What many seem to forget is that Tapas has bills to pay. The staff is something like 13? full time individuals plus several interns and contract workers. Some of these staffers are married with families to support. They can't be paid in Ramen noodles. Minimum wage in San Francisco where the company is based out of is $13/hour. $13*13*40 = $6,760 week in payroll and we know that highly skilled app coders like Yoon get far more than $13/hour.
Tapas has a physical building they lease. Average lease rates in SF are $72.26/sq ft a month. If Tapas has 910 sq. ft. [13 people * 70 sq ft. (size of prison cell)] that's another $65,757 a month in rent.
What we're trying to get at is, it's VERY expensive to run Tapas. 30% of ad revenue and 15% of tips aren't enough. Tapas has to sell premium content in order to keep the lights on. Which is why Tapas is constantly promoting premium series.
All of this promotion of paid content is probably a bit bewildering to those who are coming over from LINE Webtoons where there's no cost to anything anywhere. The reason is Webtoons is being supported by a larger company who is paying all the bills. Not saying that this is any time soon, or highly likely of happening, but there is an outside possibility that the parent company could decide to stop supporting Webtoons... which unfortunately with the amount of revenue burn and non-existent income they have going on would put Webtoons instantly into insolvency.

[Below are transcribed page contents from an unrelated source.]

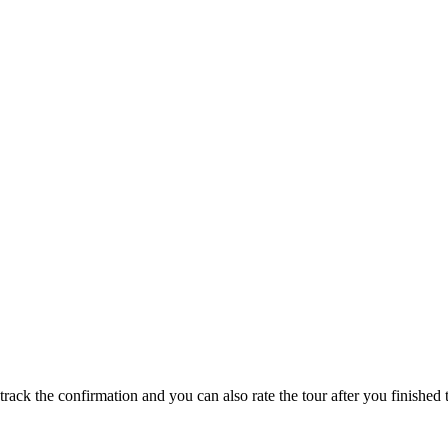
track the confirmation and you can also rate the tour after you finished t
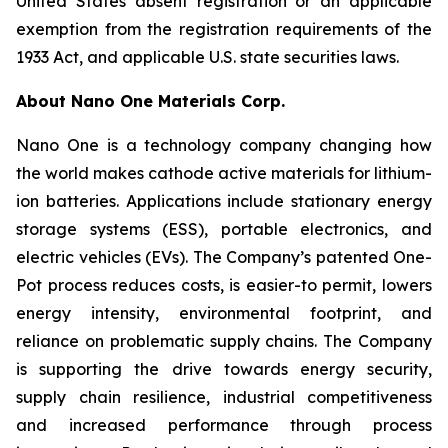
United States absent registration or an applicable
exemption from the registration requirements of the
1933 Act, and applicable U.S. state securities laws.
About Nano One Materials Corp.
Nano One is a technology company changing how
the world makes cathode active materials for lithium-
ion batteries. Applications include stationary energy
storage systems (ESS), portable electronics, and
electric vehicles (EVs). The Company’s patented One-
Pot process reduces costs, is easier-to permit, lowers
energy intensity, environmental footprint, and
reliance on problematic supply chains. The Company
is supporting the drive towards energy security,
supply chain resilience, industrial competitiveness
and increased performance through process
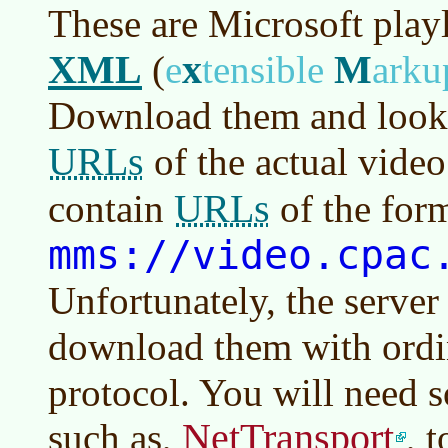
These are Microsoft playl
XML
x
M
(
e
tensible
ark
Download them and look i
URLs
of the actual video
URLs
contain
of the for
mms://video.cpac
Unfortunately, the server
download them with ord
protocol. You will need 
NetTransport
such as,
, 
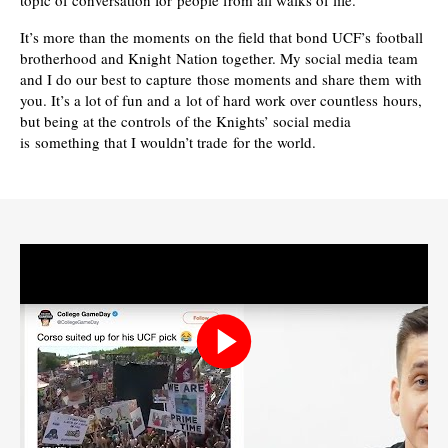
topic of conversation for people from all walks of life.
It’s more than the moments on the field that bond UCF’s football
brotherhood and Knight Nation together. My social media team
and I do our best to capture those moments and share them with
you. It’s a lot of fun and a lot of hard work over countless hours,
but being at the controls of the Knights’ social media
is something that I wouldn’t trade for the world.
Play
video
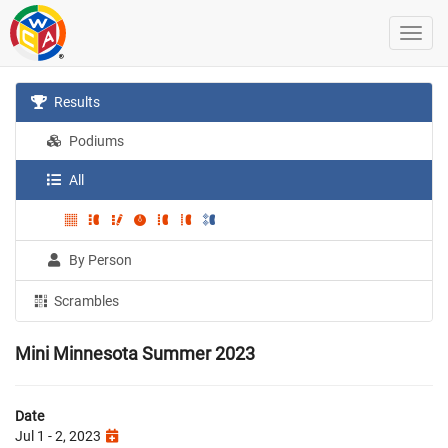
Results
Podiums
All
By Person
Scrambles
Mini Minnesota Summer 2023
Date
Jul 1 - 2, 2023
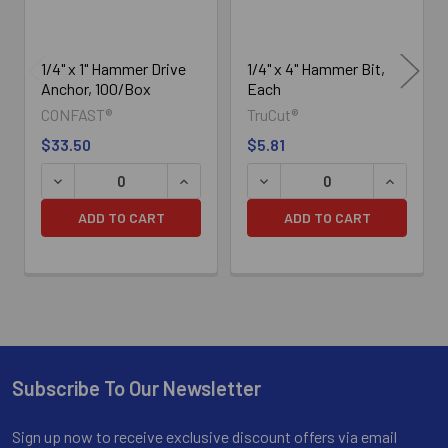
1/4" x 1" Hammer Drive
1/4" x 4" Hammer Bit,
Anchor, 100/Box
Each
CONFAST®
TruCut®
$33.50
$5.81
DECREASE QUANTITY OF 1/4" X 1" HAMMER DRIVE ANCHO
INCREASE QUANTITY OF 1/4" X 1" HAM
DECREASE QUANTITY OF 1/4
INCREASE
ADD TO CART
ADD TO CART
Subscribe To Our Newsletter
Footer
Sign up now to receive exclusive discount offers via email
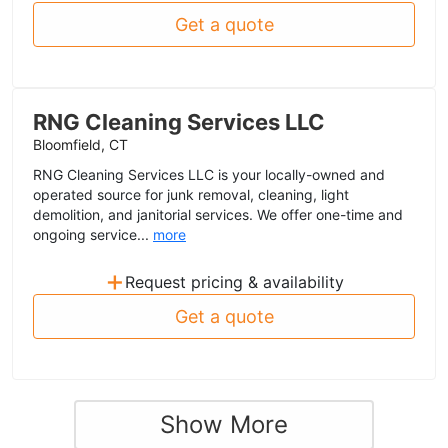
Get a quote
RNG Cleaning Services LLC
Bloomfield, CT
RNG Cleaning Services LLC is your locally-owned and
operated source for junk removal, cleaning, light
demolition, and janitorial services. We offer one-time and
ongoing service...
more
+
Request pricing & availability
Get a quote
Show More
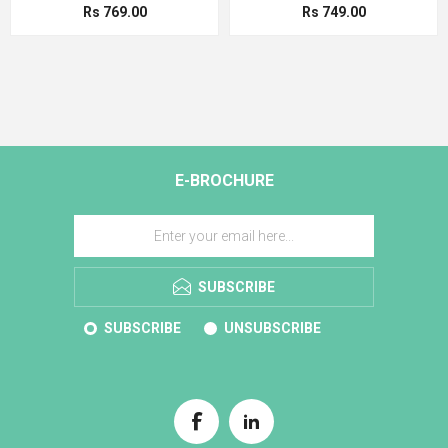
Rs 769.00
Rs 749.00
E-BROCHURE
SUBSCRIBE
SUBSCRIBE
UNSUBSCRIBE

Does anyone remember how Inkblazers fared?
So comparing Tapas against Webtoons in terms of promotion of premium content is apples and oranges. One is an independent revenue neutral company the other is a dependent subsidiary liability. Personally we rather focus investing our time growing an audience on a platform that is financially stable than one which could pull up stakes tomorrow.
People hate Tapas for being fiscally responsible?